*** Text section

A Ukrainian soldier sits in his position in Avdiivka, Donetsk region, Ukraine, on Aug. 18, 2023. (AP)
A Ukrainian soldier sits in his position in Avdiivka, Donetsk region, Ukraine, on Aug. 18, 2023. (AP)

Dwindling ammunition threatens Ukraine’s hold on the 1,000-kilometer (620-mile) front line under withering assault by Russian artillery. Defensive lines are in jeopardy.

Ukrainian forces withdrew from the city of Avdiivka in the Donetsk region on Saturday after daily Russian onslaughts from three directions for the last four months.

Avdiivka was a stronghold for Ukrainian positions deeper inside the country, away from Russia. A frontline city ever since Russia first invaded Ukraine in 2014, the fortified settlement with a maze of trenches and tunnels served to protect important — less strengthened — logistical hubs further west.

Its seizure boosts Russian morale and confirms that the Kremlin’s troops are now setting the pace in the fight, to the dismay of Ukrainian forces who have managed only incremental gains since their counteroffensive last year.

CONGRESSIONAL INACTION The Biden administration linked the loss of Avdiivka to Congressional inaction on $60 billion in military aid for Ukraine.

President Joe Biden said he told Ukrainian President Volodymyr Zelenskyy in a Saturday phone call after Ukraine announced it was withdrawing troops from Avdiivka that he remained confident that the US funding would eventually come through. But, when reporters asked if he was confident a deal could be struck before Ukraine loses more territory, Biden responded: “I’m not.”

DWINDLING SUPPLIES The Associated Press interviewed over a dozen commanders, including heads of artillery units, in the war’s most intense combat zones in the weeks ahead of Avdiivka’s fall. They said shortages, which have always plagued Ukrainian forces since the full-scale invasion, grew acute last autumn.

Dwindling supplies of Western-supplied long-range artillery in particular means Ukrainian forces are inhibited from striking high-value targets deep behind Russian lines, where heavy equipment and personnel are accumulated.

******
*** Exercise materials

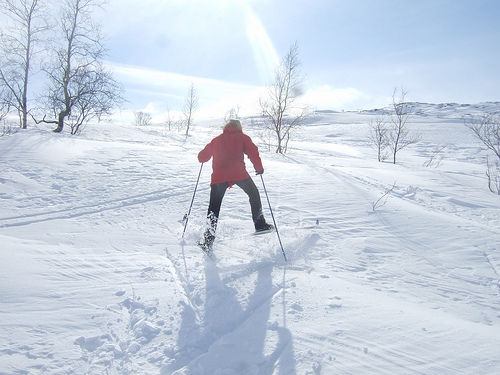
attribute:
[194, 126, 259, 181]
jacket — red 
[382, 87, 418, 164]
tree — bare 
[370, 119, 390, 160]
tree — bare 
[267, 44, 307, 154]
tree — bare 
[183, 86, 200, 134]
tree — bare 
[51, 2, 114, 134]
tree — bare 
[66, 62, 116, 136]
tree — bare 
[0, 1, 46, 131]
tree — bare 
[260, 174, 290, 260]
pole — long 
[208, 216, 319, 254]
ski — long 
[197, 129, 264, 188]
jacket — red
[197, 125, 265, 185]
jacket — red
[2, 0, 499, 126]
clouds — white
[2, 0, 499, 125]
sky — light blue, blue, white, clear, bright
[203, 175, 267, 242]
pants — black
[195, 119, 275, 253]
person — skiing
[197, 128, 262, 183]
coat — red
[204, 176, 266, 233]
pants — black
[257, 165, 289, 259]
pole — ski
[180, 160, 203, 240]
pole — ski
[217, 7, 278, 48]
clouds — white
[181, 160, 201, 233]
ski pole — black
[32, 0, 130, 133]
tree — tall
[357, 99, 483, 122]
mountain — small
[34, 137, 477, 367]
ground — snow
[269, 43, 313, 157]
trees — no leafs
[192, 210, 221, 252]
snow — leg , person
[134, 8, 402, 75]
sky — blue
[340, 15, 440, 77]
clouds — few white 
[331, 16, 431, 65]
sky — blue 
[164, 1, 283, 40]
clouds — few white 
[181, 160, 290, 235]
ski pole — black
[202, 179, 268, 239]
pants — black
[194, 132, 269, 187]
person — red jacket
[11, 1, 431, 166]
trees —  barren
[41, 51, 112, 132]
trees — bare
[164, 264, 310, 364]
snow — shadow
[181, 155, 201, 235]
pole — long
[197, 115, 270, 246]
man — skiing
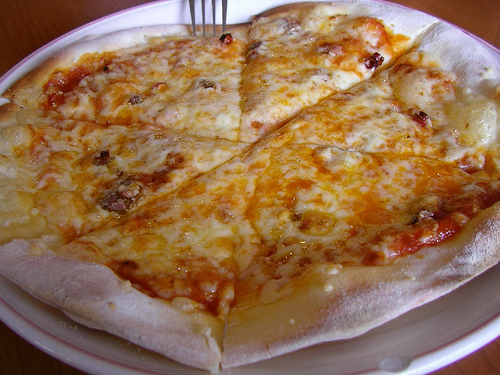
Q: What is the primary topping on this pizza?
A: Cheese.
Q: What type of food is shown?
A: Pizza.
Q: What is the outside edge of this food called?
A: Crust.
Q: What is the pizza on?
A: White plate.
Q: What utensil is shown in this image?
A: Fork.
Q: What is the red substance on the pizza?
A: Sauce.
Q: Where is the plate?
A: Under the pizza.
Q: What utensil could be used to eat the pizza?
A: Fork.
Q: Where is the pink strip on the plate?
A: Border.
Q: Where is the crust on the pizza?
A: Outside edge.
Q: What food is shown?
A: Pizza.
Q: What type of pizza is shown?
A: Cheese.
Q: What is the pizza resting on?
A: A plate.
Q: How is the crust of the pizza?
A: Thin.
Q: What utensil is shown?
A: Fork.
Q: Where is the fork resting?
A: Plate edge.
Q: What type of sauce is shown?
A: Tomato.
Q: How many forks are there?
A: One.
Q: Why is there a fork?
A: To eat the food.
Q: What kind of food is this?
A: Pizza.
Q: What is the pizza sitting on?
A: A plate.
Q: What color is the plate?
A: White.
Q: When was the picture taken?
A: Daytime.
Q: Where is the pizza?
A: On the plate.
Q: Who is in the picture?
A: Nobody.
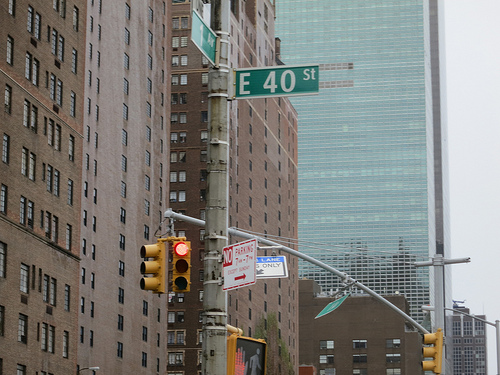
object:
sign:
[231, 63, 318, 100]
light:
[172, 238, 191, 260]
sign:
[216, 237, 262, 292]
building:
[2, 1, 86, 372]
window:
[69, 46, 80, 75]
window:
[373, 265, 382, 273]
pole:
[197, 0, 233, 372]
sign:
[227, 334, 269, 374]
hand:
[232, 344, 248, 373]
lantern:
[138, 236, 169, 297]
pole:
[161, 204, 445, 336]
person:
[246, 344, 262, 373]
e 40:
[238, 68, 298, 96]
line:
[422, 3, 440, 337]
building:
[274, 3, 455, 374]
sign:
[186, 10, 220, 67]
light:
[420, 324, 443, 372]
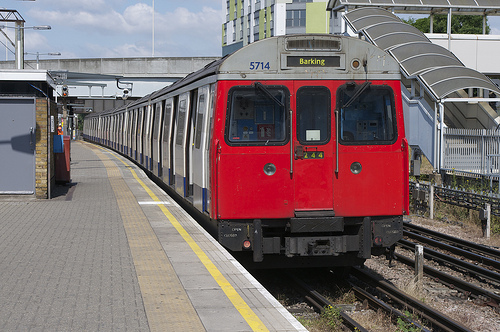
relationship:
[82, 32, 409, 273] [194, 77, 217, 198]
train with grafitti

******

**Required tasks**
• A. Print the passage from the Avdiivka report starting with "Dwindling ammunition threatens" and going on through "are in jeopardy.".
• B. Identify and copy each row that contains the string "edge". Treat uppercase and lowercase letters as distinct.

**Results of the tasks**
• A.
Dwindling ammunition threatens Ukraine’s hold on the 1,000-kilometer (620-mile) front line under withering assault by Russian artillery. Defensive lines are in jeopardy.

• B.
Q: What is the outside edge of this food called?
A: Outside edge.
A: Plate edge.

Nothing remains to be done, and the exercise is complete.